Groq was founded in 2016. As early as 2021, Groq was called the "strongest challenger to NVIDIA". In 2021, Groq raised $300 million led by well-known investment firms such as Tiger Global Management and D1 Capital, bringing its total funding to $367 million.

In August 2023, Groq introduced the Groq LPU, which can run a 70 billion parameter enterprise-level language model at a record-breaking speed of over 100 tokens per second. Groq estimates it has a speed advantage of 10 to 100 times over other systems.

Groq's founder and CEO Jonathan Ross once said: "Artificial intelligence is constrained by existing systems, many of which are being followed by newcomers or gradually improved. No matter how much money you invest in this issue, traditional architectures like GPUs and CPUs struggle to meet the rapidly growing demands of artificial intelligence and machine learning... Our mission is more disruptive: Groq seeks to unlock the potential of artificial intelligence by reducing computing costs to zero."

Experts Question the Cost-Effectiveness and Competitiveness of Groq LPU

Associate Professor He Hu from the School of Integrated Circuits at Tsinghua University stated that LPU chips belong to the reasoning category and are not competing in the same field as the currently in-demand GPUs, which are primarily used for training large models. In terms of reasoning chips, LPUs may have achieved relatively high performance, but their operating costs are not low. High-performance, low-cost reasoning chips could reduce inference costs and broaden the application scope of AI large models. Their market prospects largely depend on market choices for inference needs and are less about technological competition.

As the name suggests, training chips are mainly used for training large models, while reasoning chips are mainly for AI applications.
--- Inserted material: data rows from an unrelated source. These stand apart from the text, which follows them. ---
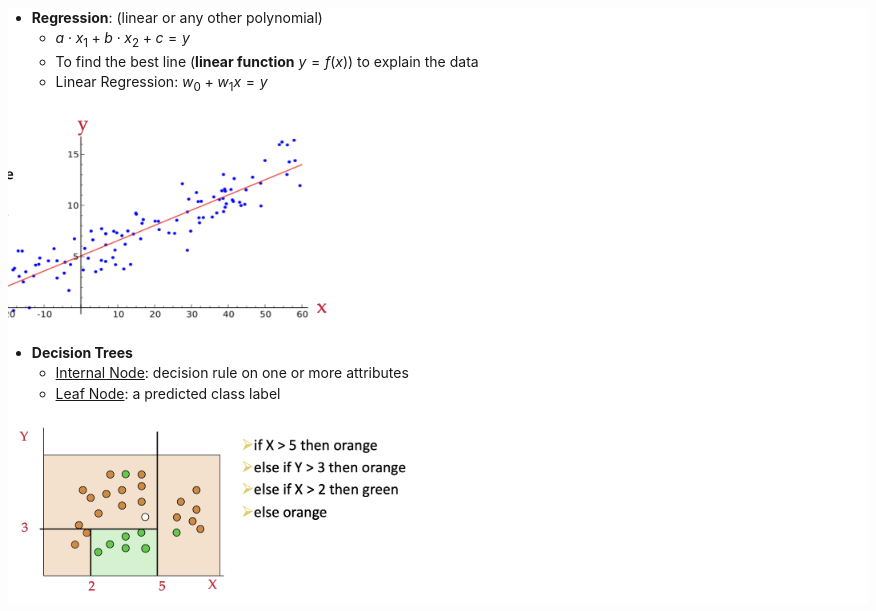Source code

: -   **Regression**: (linear or any other polynomial)
    -   $a\cdot x_{1} + b \cdot x_{2} + c = y$
    -   To find the best line (**linear function** $y=f(x)$) to explain the data
    -   Linear Regression: $w_{0}+w_{1}x=y$
    

<img src="assets/Screenshot 2023-04-09 at 22.55.04.png" alt="Screenshot 2023-04-09 at 22.55.04" style="zoom:40%;" />

-   **Decision Trees**
    -   <u>Internal Node</u>: decision rule on one or more attributes
    -   <u>Leaf Node</u>: a predicted class label

<img src="assets/Screenshot 2023-04-09 at 22.57.32.png" alt="Screenshot 2023-04-09 at 22.57.32" style="zoom:40%;" />
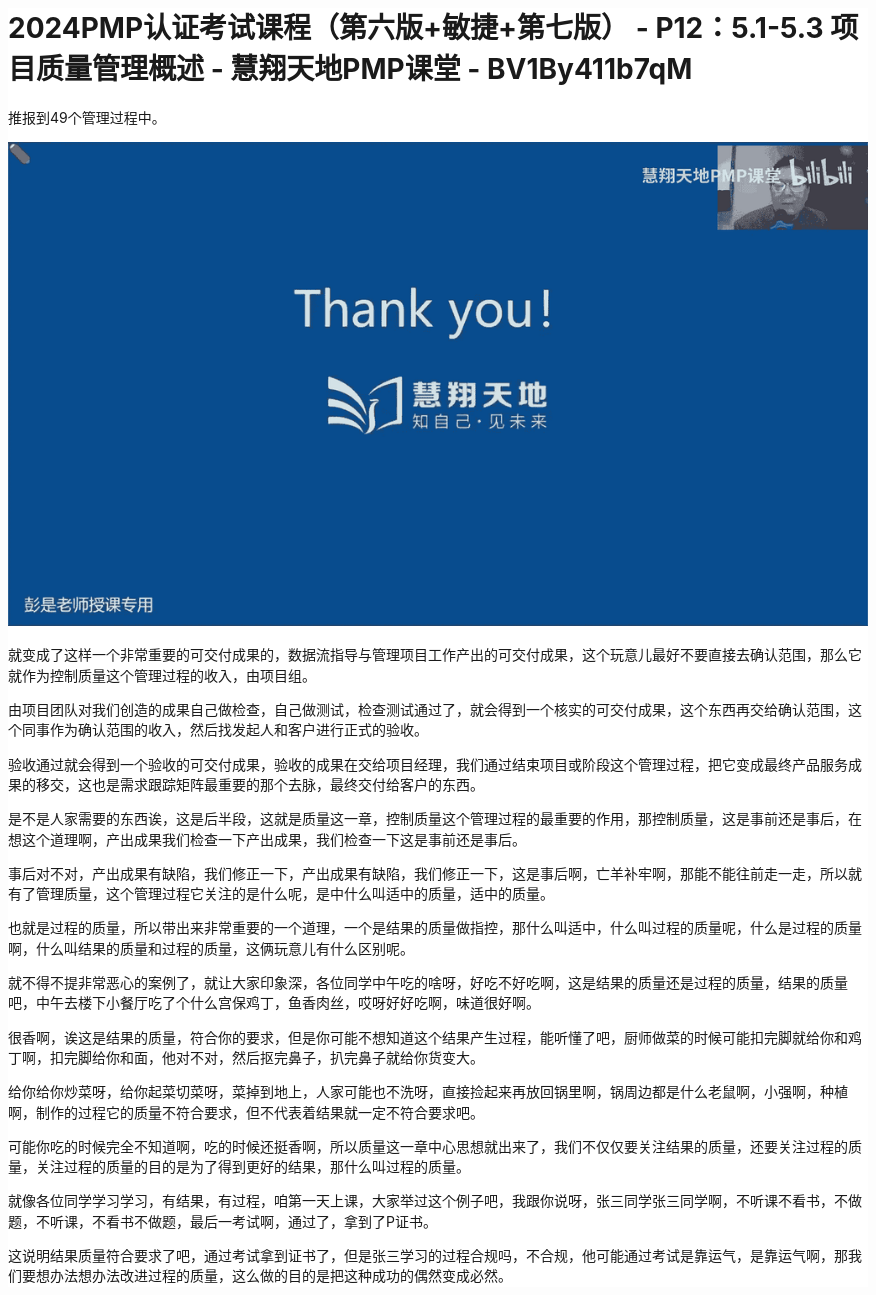 # 2024PMP认证考试课程（第六版+敏捷+第七版） - P12：5.1-5.3 项目质量管理概述 - 慧翔天地PMP课堂 - BV1By411b7qM

推报到49个管理过程中。

![](img/bb0c067853bf1d35d2550fadf56c3a61_1.png)

就变成了这样一个非常重要的可交付成果的，数据流指导与管理项目工作产出的可交付成果，这个玩意儿最好不要直接去确认范围，那么它就作为控制质量这个管理过程的收入，由项目组。

由项目团队对我们创造的成果自己做检查，自己做测试，检查测试通过了，就会得到一个核实的可交付成果，这个东西再交给确认范围，这个同事作为确认范围的收入，然后找发起人和客户进行正式的验收。

验收通过就会得到一个验收的可交付成果，验收的成果在交给项目经理，我们通过结束项目或阶段这个管理过程，把它变成最终产品服务成果的移交，这也是需求跟踪矩阵最重要的那个去脉，最终交付给客户的东西。

是不是人家需要的东西诶，这是后半段，这就是质量这一章，控制质量这个管理过程的最重要的作用，那控制质量，这是事前还是事后，在想这个道理啊，产出成果我们检查一下产出成果，我们检查一下这是事前还是事后。

事后对不对，产出成果有缺陷，我们修正一下，产出成果有缺陷，我们修正一下，这是事后啊，亡羊补牢啊，那能不能往前走一走，所以就有了管理质量，这个管理过程它关注的是什么呢，是中什么叫适中的质量，适中的质量。

也就是过程的质量，所以带出来非常重要的一个道理，一个是结果的质量做指控，那什么叫适中，什么叫过程的质量呢，什么是过程的质量啊，什么叫结果的质量和过程的质量，这俩玩意儿有什么区别呢。

就不得不提非常恶心的案例了，就让大家印象深，各位同学中午吃的啥呀，好吃不好吃啊，这是结果的质量还是过程的质量，结果的质量吧，中午去楼下小餐厅吃了个什么宫保鸡丁，鱼香肉丝，哎呀好好吃啊，味道很好啊。

很香啊，诶这是结果的质量，符合你的要求，但是你可能不想知道这个结果产生过程，能听懂了吧，厨师做菜的时候可能扣完脚就给你和鸡丁啊，扣完脚给你和面，他对不对，然后抠完鼻子，扒完鼻子就给你货变大。

给你给你炒菜呀，给你起菜切菜呀，菜掉到地上，人家可能也不洗呀，直接捡起来再放回锅里啊，锅周边都是什么老鼠啊，小强啊，种植啊，制作的过程它的质量不符合要求，但不代表着结果就一定不符合要求吧。

可能你吃的时候完全不知道啊，吃的时候还挺香啊，所以质量这一章中心思想就出来了，我们不仅仅要关注结果的质量，还要关注过程的质量，关注过程的质量的目的是为了得到更好的结果，那什么叫过程的质量。

就像各位同学学习学习，有结果，有过程，咱第一天上课，大家举过这个例子吧，我跟你说呀，张三同学张三同学啊，不听课不看书，不做题，不听课，不看书不做题，最后一考试啊，通过了，拿到了P证书。

这说明结果质量符合要求了吧，通过考试拿到证书了，但是张三学习的过程合规吗，不合规，他可能通过考试是靠运气，是靠运气啊，那我们要想办法想办法改进过程的质量，这么做的目的是把这种成功的偶然变成必然。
The industry believes that as various sectors welcome vertical large models and AI large model applications gradually take shape, computing power for inference will receive as much attention as that for training.

However, even for inference, some experts have calculated based on the memory capacity and throughput of large model operations of LPU and GPU that, in terms of cost-effectiveness and energy efficiency, LPU cannot compete with Nvidia's GPU.
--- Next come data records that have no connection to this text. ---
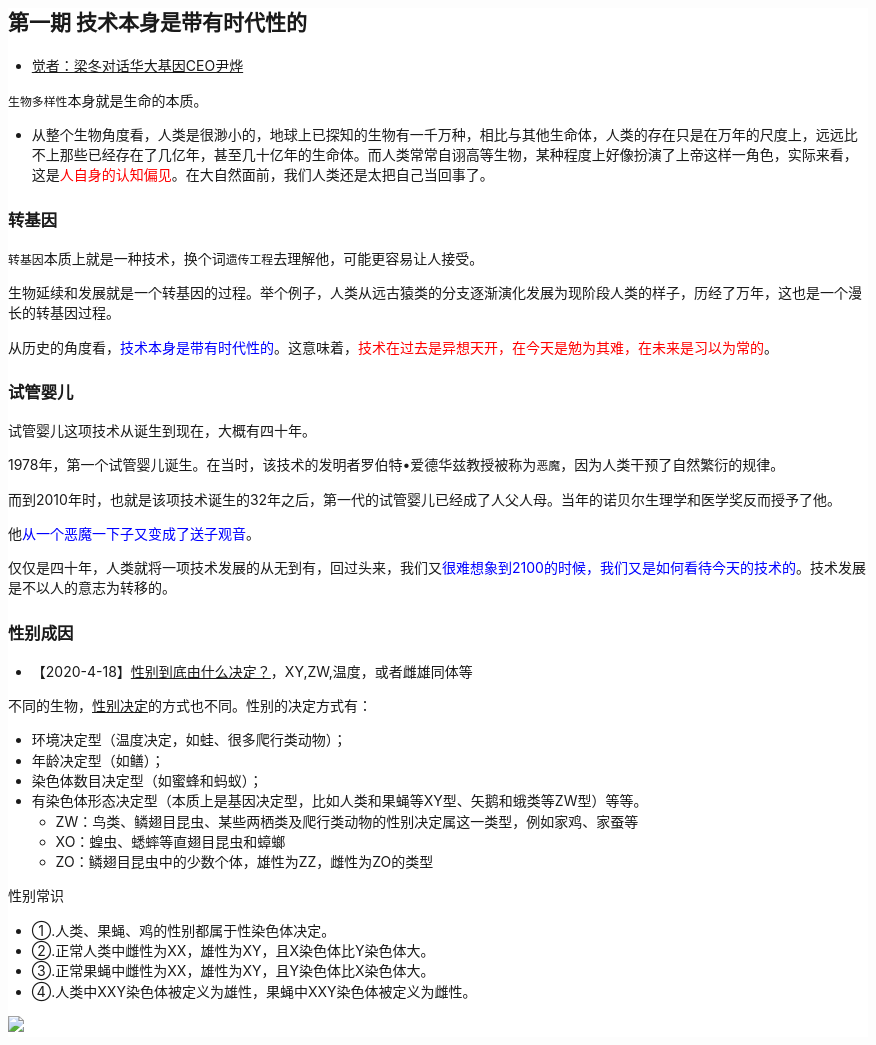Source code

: ## 第一期 技术本身是带有时代性的

- [觉者：梁冬对话华大基因CEO尹烨](https://www.bilibili.com/video/av19676456)
<iframe src="//player.bilibili.com/player.html?aid=19676456&cid=32083799&page=1&autoplay=0" scrolling="no" border="0" frameborder="no" framespacing="0" allowfullscreen="true" height="600" width="100%"> </iframe> 

`生物多样性`本身就是生命的本质。
- 从整个生物角度看，人类是很渺小的，地球上已探知的生物有一千万种，相比与其他生命体，人类的存在只是在万年的尺度上，远远比不上那些已经存在了几亿年，甚至几十亿年的生命体。而人类常常自诩高等生物，某种程度上好像扮演了上帝这样一角色，实际来看，这是<font color='red'>人自身的认知偏见</font>。在大自然面前，我们人类还是太把自己当回事了。

### 转基因

`转基因`本质上就是一种技术，换个词`遗传工程`去理解他，可能更容易让人接受。

生物延续和发展就是一个转基因的过程。举个例子，人类从远古猿类的分支逐渐演化发展为现阶段人类的样子，历经了万年，这也是一个漫长的转基因过程。

从历史的角度看，<font color='blue'>技术本身是带有时代性的</font>。这意味着，<font color='red'>技术在过去是异想天开，在今天是勉为其难，在未来是习以为常的</font>。

### 试管婴儿

试管婴儿这项技术从诞生到现在，大概有四十年。

1978年，第一个试管婴儿诞生。在当时，该技术的发明者罗伯特•爱德华兹教授被称为`恶魔`，因为人类干预了自然繁衍的规律。

而到2010年时，也就是该项技术诞生的32年之后，第一代的试管婴儿已经成了人父人母。当年的诺贝尔生理学和医学奖反而授予了他。

他<font color='blue'>从一个恶魔一下子又变成了送子观音</font>。

仅仅是四十年，人类就将一项技术发展的从无到有，回过头来，我们又<font color='blue'>很难想象到2100的时候，我们又是如何看待今天的技术的</font>。技术发展是不以人的意志为转移的。

### 性别成因

- 【2020-4-18】[性别到底由什么决定？](https://weibo.com/tv/v/IDVJg2t4k?fid=1034:4495118296875024)，XY,ZW,温度，或者雌雄同体等

不同的生物，[性别决定](https://baike.baidu.com/item/%E6%80%A7%E5%88%AB%E5%86%B3%E5%AE%9A/5712607)的方式也不同。性别的决定方式有：
- 环境决定型（温度决定，如蛙、很多爬行类动物）；
- 年龄决定型（如鳝）；
- 染色体数目决定型（如蜜蜂和蚂蚁）；
- 有染色体形态决定型（本质上是基因决定型，比如人类和果蝇等XY型、矢鹅和蛾类等ZW型）等等。
   - ZW：鸟类、鳞翅目昆虫、某些两栖类及爬行类动物的性别决定属这一类型，例如家鸡、家蚕等
   - XO：蝗虫、蟋蟀等直翅目昆虫和蟑螂
   - ZO：鳞翅目昆虫中的少数个体，雄性为ZZ，雌性为ZO的类型

性别常识
- ①.人类、果蝇、鸡的性别都属于性染色体决定。
- ②.正常人类中雌性为XX，雄性为XY，且X染色体比Y染色体大。
- ③.正常果蝇中雌性为XX，雄性为XY，且Y染色体比X染色体大。
- ④.人类中XXY染色体被定义为雄性，果蝇中XXY染色体被定义为雌性。

![](https://pic1.zhimg.com/v2-dbcc53a01f9fa762ede8a6203a06e4b0_b.jpg)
Jia Yangqing, a former AI scientist at Facebook and former Vice President of Technology at Alibaba, analyzed on an overseas social media platform that the Groq LPU has a very small memory capacity (230MB). Simple calculations show that running a model with 70 billion parameters would require 305 Groq cards, equivalent to using 8 Nvidia H100 cards. Looking at the current prices, this means that for the same throughput, the hardware cost of Groq LPU is about 40 times that of H100, and the energy cost is about 10 times as much.

A leader from a top domestic AI chip company also agrees with the aforementioned calculation. He believes that unlike GPUs, which use HBM (High Bandwidth Memory), LPUs use SRAM (Static Random-Access Memory) for storage, which means many cards are required to run a large model.

Tencent's chip expert Yao Jinxin even bluntly stated: "Nvidia's absolute lead in this AI wave has the world eagerly anticipating challengers. Each eye-catching article is initially believed, not only for this reason but also because of the 'tricks' used in comparisons, deliberately ignoring other factors, and comparing with a single dimension."